È questa l’eredità con cui si deve confrontare il presidente del Consiglio Giuseppe Conte dopo il suo insediamento. Una zavorra che, però, viene ulteriormente appesantita con la prima legge di bilancio del governo “del cambiamento”. Mentre la clausola prevista per quest’anno è stata completamente sterilizzata (in deficit), l’esecutivo M5s-Lega ha rivisto al rialzo gli aumenti delle aliquote Iva e delle accise sui carburanti a partire dal 2020: +3 punti per l’aliquota ridotta e +3,2 per quella ordinaria (poi a +4,5 per cento nel 2021). In sostanza, per evitare che la clausola scatti e abbia effetti recessivi sull’economia, nella prossima manovra il governo dovrà trovare 23,1 miliardi di euro e 28,8 per quella del 2021. Cifre che, da sole, varrebbero una finanziaria ciascuna e che difficilmente possono coesistere con il reperimento delle coperture necessarie per la flat tax annunciata dal vicepremier leghista Matteo Salvini.
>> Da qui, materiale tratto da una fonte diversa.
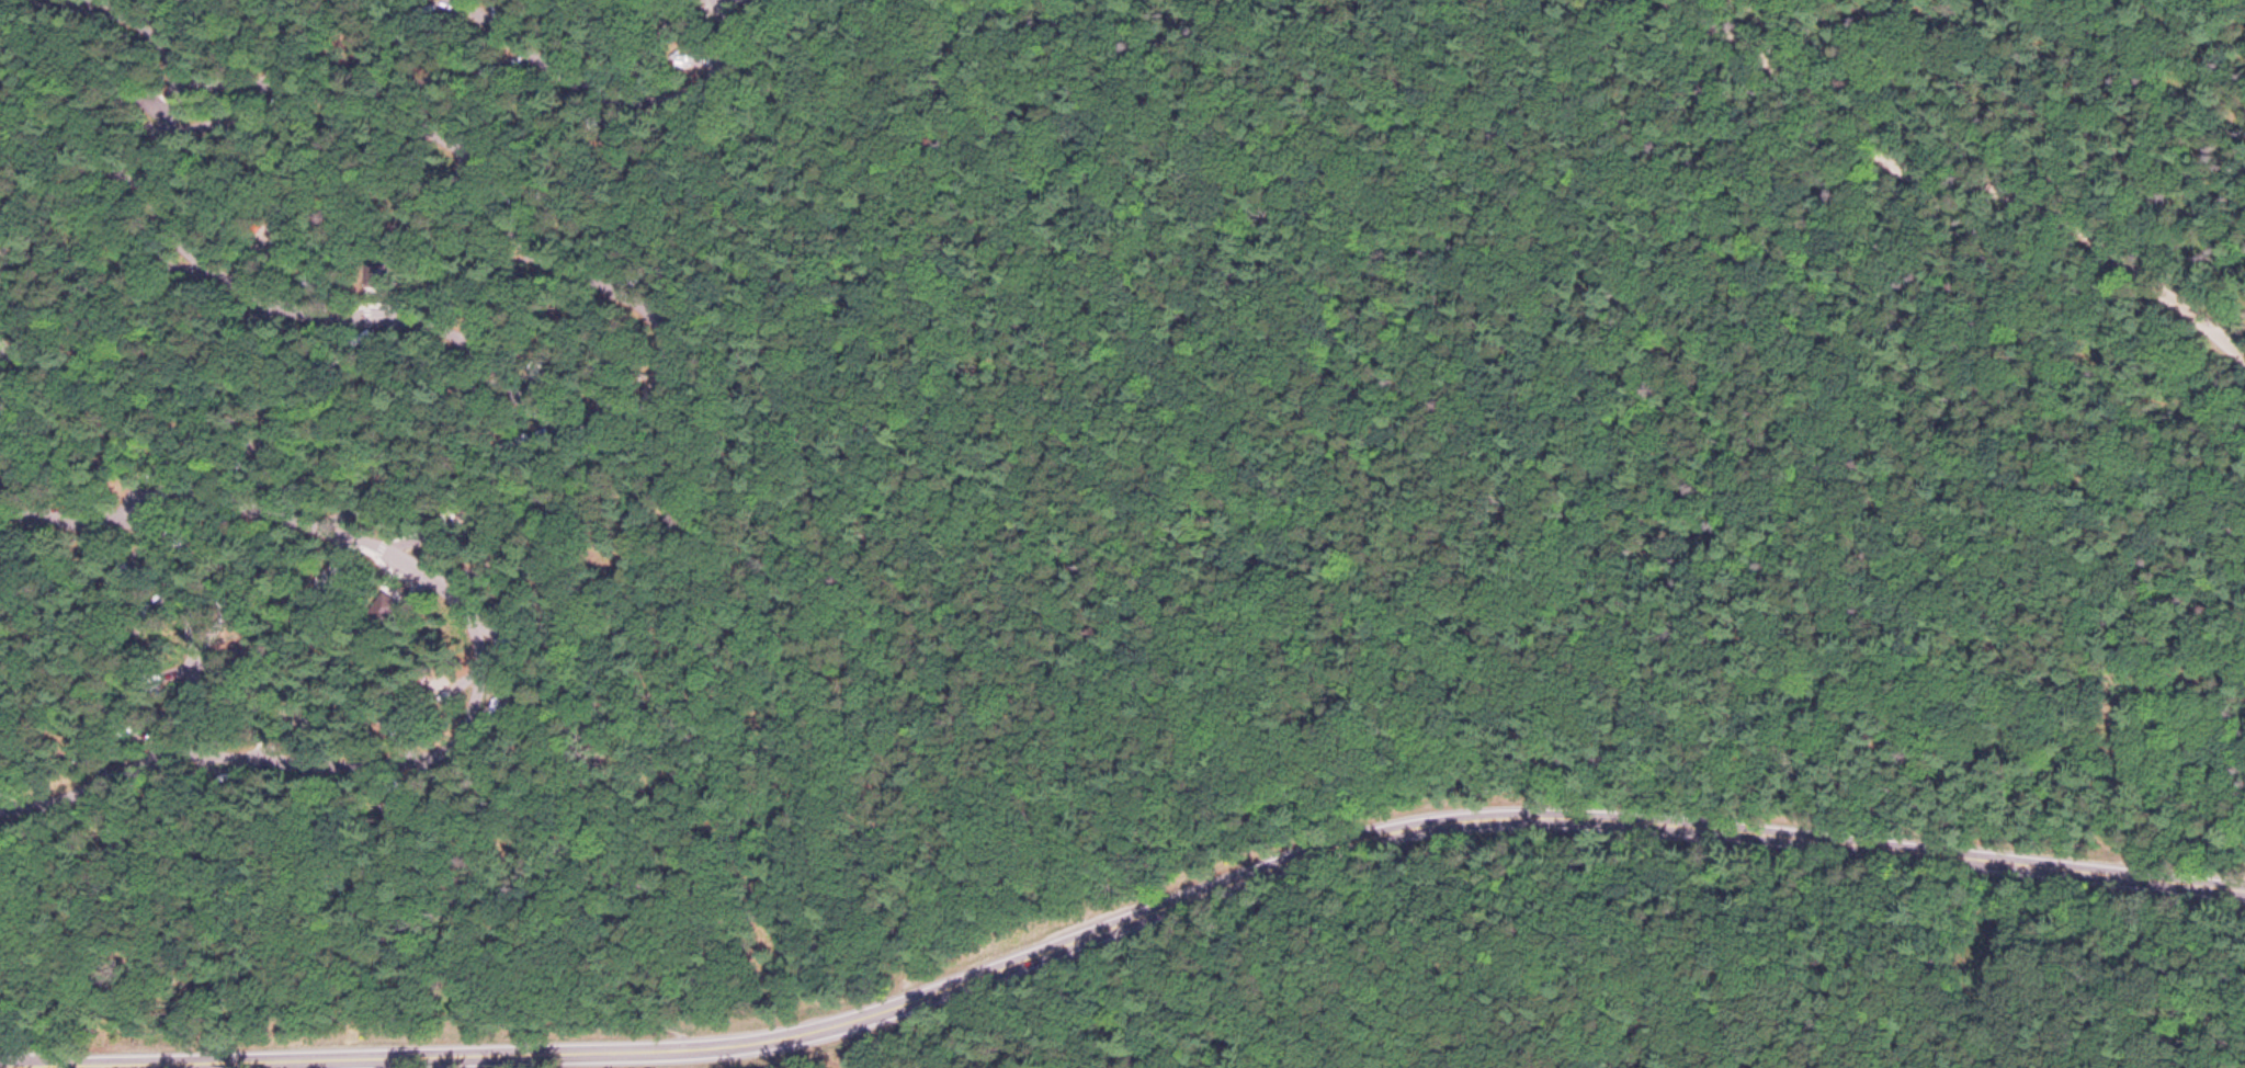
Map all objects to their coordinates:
road: (106, 14)
road: (595, 102)
road: (1954, 177)
building: (367, 268)
road: (766, 342)
road: (613, 415)
road: (1579, 444)
road: (828, 581)
road: (433, 588)
building: (376, 601)
road: (180, 630)
road: (608, 682)
road: (76, 789)
road: (787, 858)
road: (1145, 916)
road: (1112, 1001)
road: (148, 1066)

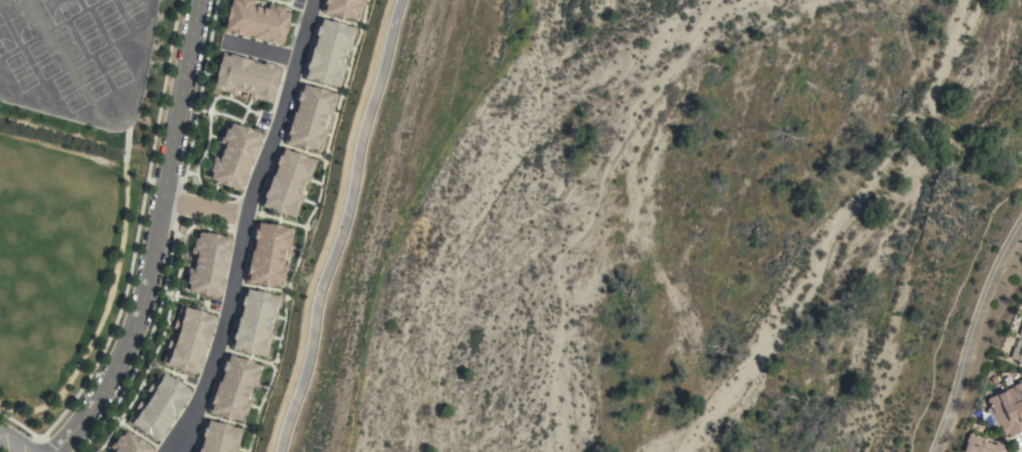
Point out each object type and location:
building: (341, 8)
building: (256, 21)
road: (263, 51)
building: (327, 52)
building: (245, 77)
building: (308, 117)
building: (234, 156)
building: (286, 182)
road: (204, 209)
road: (245, 223)
road: (341, 226)
road: (154, 238)
building: (267, 254)
building: (207, 264)
building: (254, 322)
building: (1020, 331)
road: (971, 333)
building: (190, 341)
building: (1016, 352)
building: (233, 388)
building: (159, 408)
building: (1008, 409)
road: (17, 438)
building: (218, 438)
building: (128, 444)
building: (980, 445)
road: (173, 449)
road: (181, 449)
building: (959, 451)

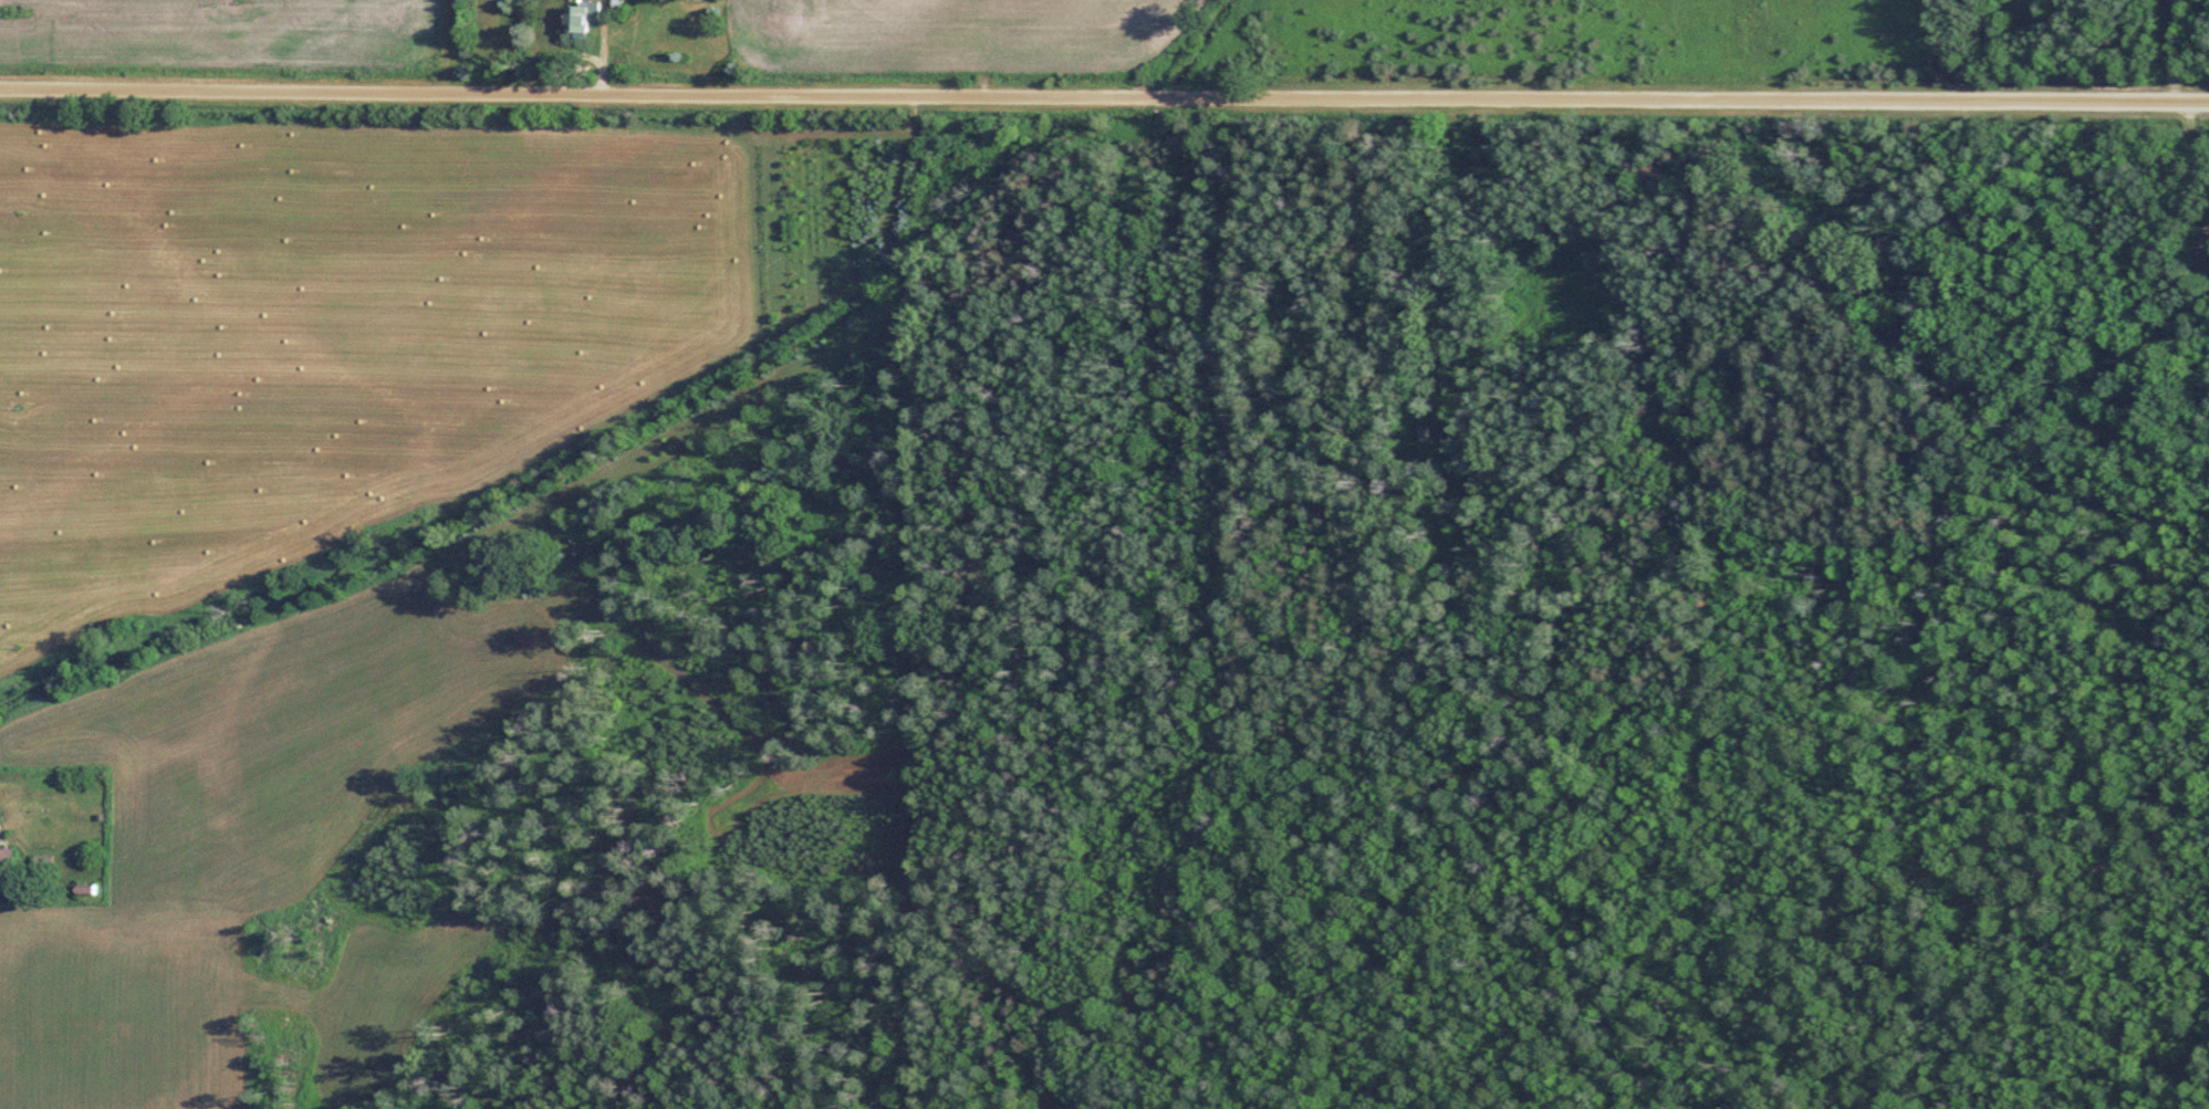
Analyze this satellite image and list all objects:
building: (589, 16)
road: (1104, 103)
building: (1, 820)
building: (11, 864)

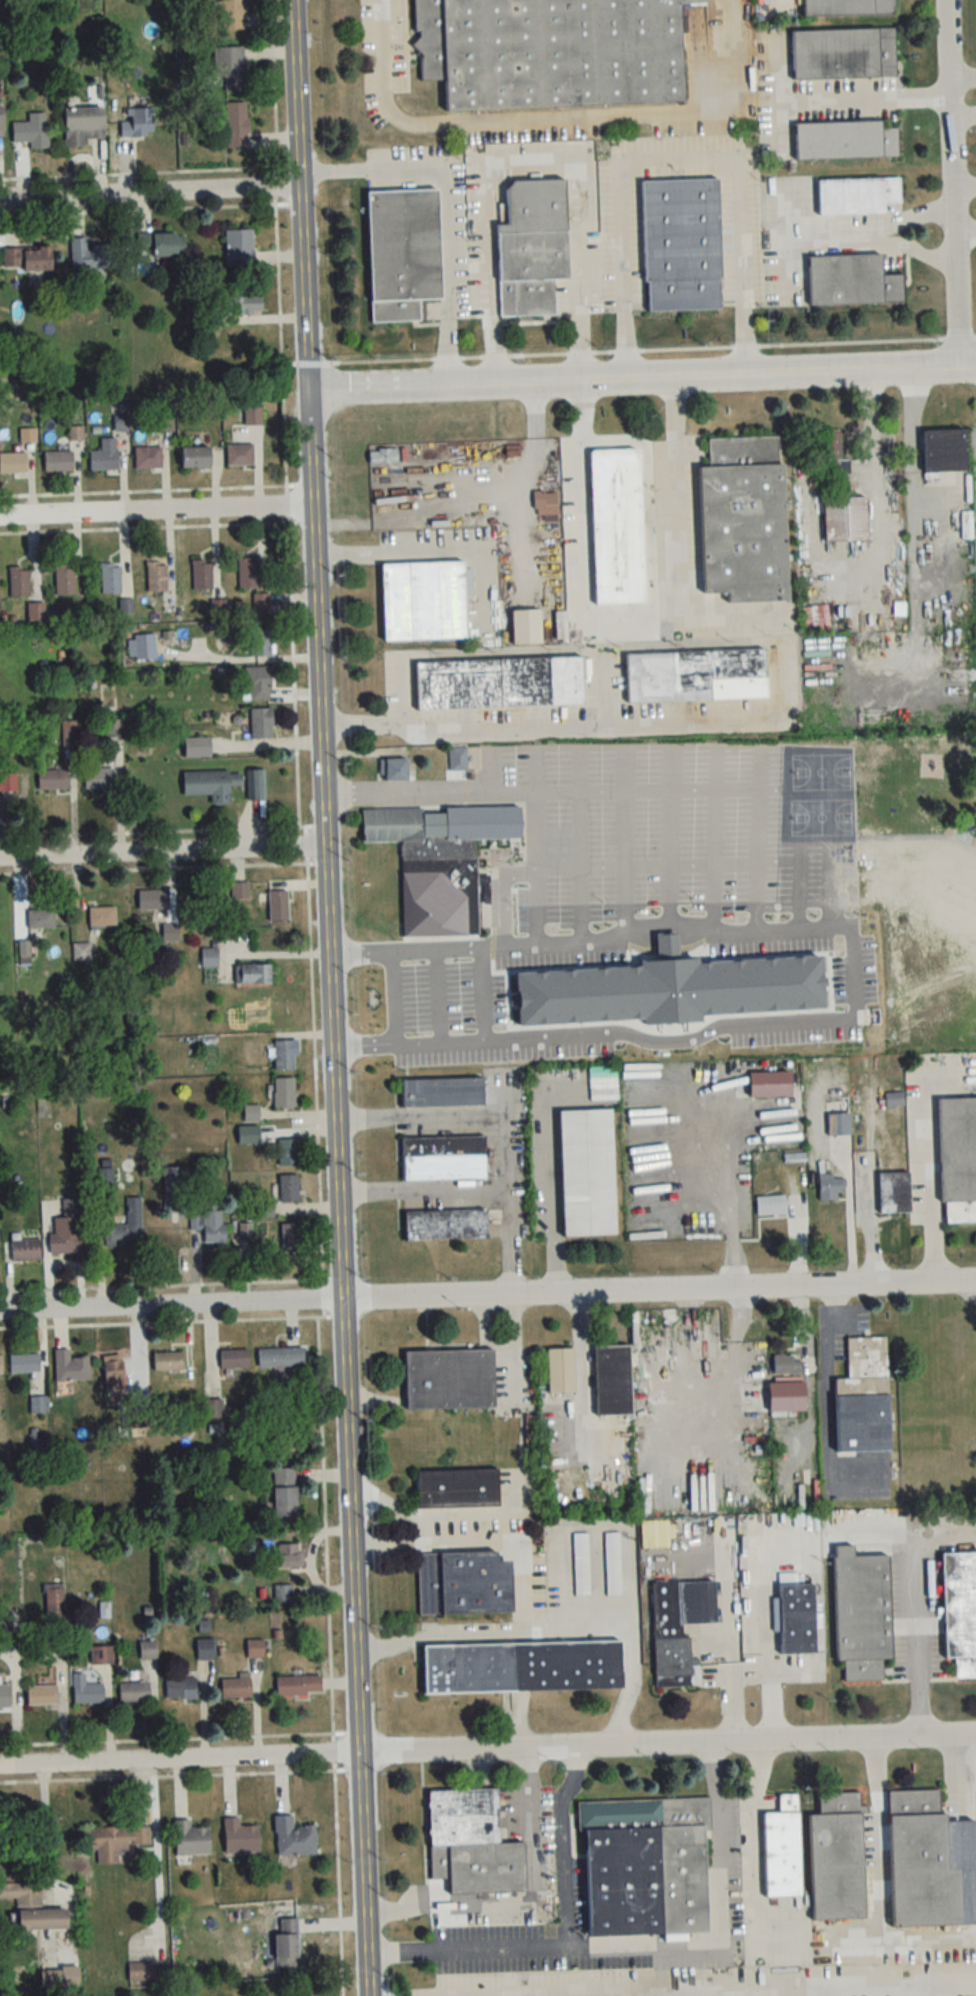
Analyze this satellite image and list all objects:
building: (846, 7)
building: (232, 14)
building: (551, 52)
building: (843, 53)
building: (230, 67)
road: (962, 77)
road: (861, 99)
road: (554, 114)
road: (963, 114)
building: (1, 121)
building: (137, 121)
building: (83, 125)
building: (234, 125)
building: (31, 131)
building: (845, 140)
road: (678, 154)
road: (531, 160)
road: (952, 183)
road: (149, 190)
road: (964, 192)
building: (856, 195)
road: (442, 206)
road: (786, 207)
road: (965, 221)
road: (839, 229)
building: (162, 243)
building: (681, 244)
building: (238, 247)
building: (532, 247)
building: (402, 252)
building: (90, 254)
building: (26, 258)
building: (851, 280)
building: (245, 305)
road: (642, 381)
building: (252, 415)
building: (944, 450)
building: (238, 454)
building: (104, 455)
building: (382, 455)
building: (147, 457)
building: (195, 457)
building: (58, 461)
building: (12, 463)
road: (880, 469)
building: (841, 494)
road: (677, 498)
road: (582, 502)
building: (545, 503)
road: (156, 511)
building: (743, 519)
building: (617, 526)
road: (436, 550)
building: (247, 573)
building: (201, 575)
building: (110, 578)
building: (156, 579)
building: (64, 580)
building: (19, 582)
building: (423, 601)
building: (260, 603)
building: (35, 612)
building: (525, 627)
building: (259, 642)
building: (142, 647)
building: (695, 675)
building: (256, 683)
building: (498, 683)
building: (108, 696)
road: (689, 716)
building: (260, 723)
building: (114, 728)
building: (197, 747)
building: (457, 760)
building: (393, 771)
building: (99, 778)
building: (52, 780)
building: (8, 782)
building: (211, 784)
building: (256, 785)
road: (506, 788)
road: (645, 788)
road: (163, 855)
building: (439, 861)
building: (239, 891)
building: (153, 900)
building: (277, 906)
building: (102, 916)
building: (40, 919)
road: (643, 929)
building: (169, 933)
road: (427, 946)
building: (81, 951)
building: (23, 953)
building: (209, 958)
building: (252, 974)
building: (479, 995)
road: (332, 997)
road: (304, 998)
road: (745, 1026)
building: (283, 1055)
building: (602, 1083)
building: (283, 1092)
building: (441, 1093)
building: (251, 1113)
road: (507, 1118)
building: (838, 1124)
building: (286, 1152)
building: (795, 1157)
building: (443, 1158)
building: (957, 1159)
road: (926, 1171)
building: (586, 1173)
road: (551, 1185)
road: (425, 1187)
building: (830, 1187)
building: (288, 1189)
road: (717, 1189)
building: (175, 1190)
building: (893, 1193)
building: (771, 1206)
building: (445, 1225)
building: (126, 1227)
building: (209, 1227)
building: (66, 1229)
road: (867, 1229)
building: (245, 1230)
building: (290, 1237)
building: (25, 1251)
road: (660, 1289)
road: (171, 1305)
road: (825, 1328)
building: (280, 1358)
building: (234, 1359)
building: (167, 1362)
building: (23, 1363)
building: (1, 1365)
building: (787, 1365)
building: (70, 1366)
building: (560, 1371)
building: (113, 1373)
building: (449, 1379)
building: (612, 1381)
building: (863, 1399)
building: (38, 1404)
building: (213, 1409)
building: (135, 1419)
road: (827, 1445)
building: (455, 1488)
building: (284, 1493)
road: (430, 1512)
road: (597, 1525)
building: (289, 1555)
building: (580, 1564)
building: (612, 1564)
building: (463, 1582)
building: (282, 1592)
building: (53, 1602)
building: (103, 1611)
building: (960, 1611)
building: (861, 1612)
road: (524, 1617)
building: (796, 1617)
building: (678, 1627)
building: (4, 1630)
road: (439, 1634)
road: (918, 1635)
road: (766, 1645)
building: (205, 1648)
building: (255, 1648)
building: (147, 1649)
building: (101, 1654)
building: (522, 1666)
building: (298, 1685)
building: (235, 1687)
building: (180, 1688)
building: (133, 1691)
building: (87, 1693)
building: (41, 1695)
building: (4, 1696)
road: (668, 1746)
road: (180, 1761)
road: (959, 1768)
road: (46, 1824)
building: (240, 1837)
building: (293, 1837)
building: (190, 1838)
road: (750, 1841)
building: (116, 1842)
building: (471, 1843)
road: (562, 1845)
building: (817, 1854)
road: (878, 1862)
building: (921, 1862)
building: (646, 1867)
building: (21, 1892)
building: (42, 1918)
road: (928, 1933)
building: (285, 1943)
road: (644, 1945)
building: (141, 1971)
road: (710, 1989)
road: (908, 1990)
road: (718, 1992)
road: (524, 1995)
Proprio su questo, infatti, sembra che si sia consumato l’ultimo scontro in maggioranza in sede di approvazione del Def. Un vertice che, per la prima volta nella storia, si è concluso senza la consueta conferenza stampa del governo. Tutto rimandato a settembre, insomma, o almeno a dopo le elezioni europee.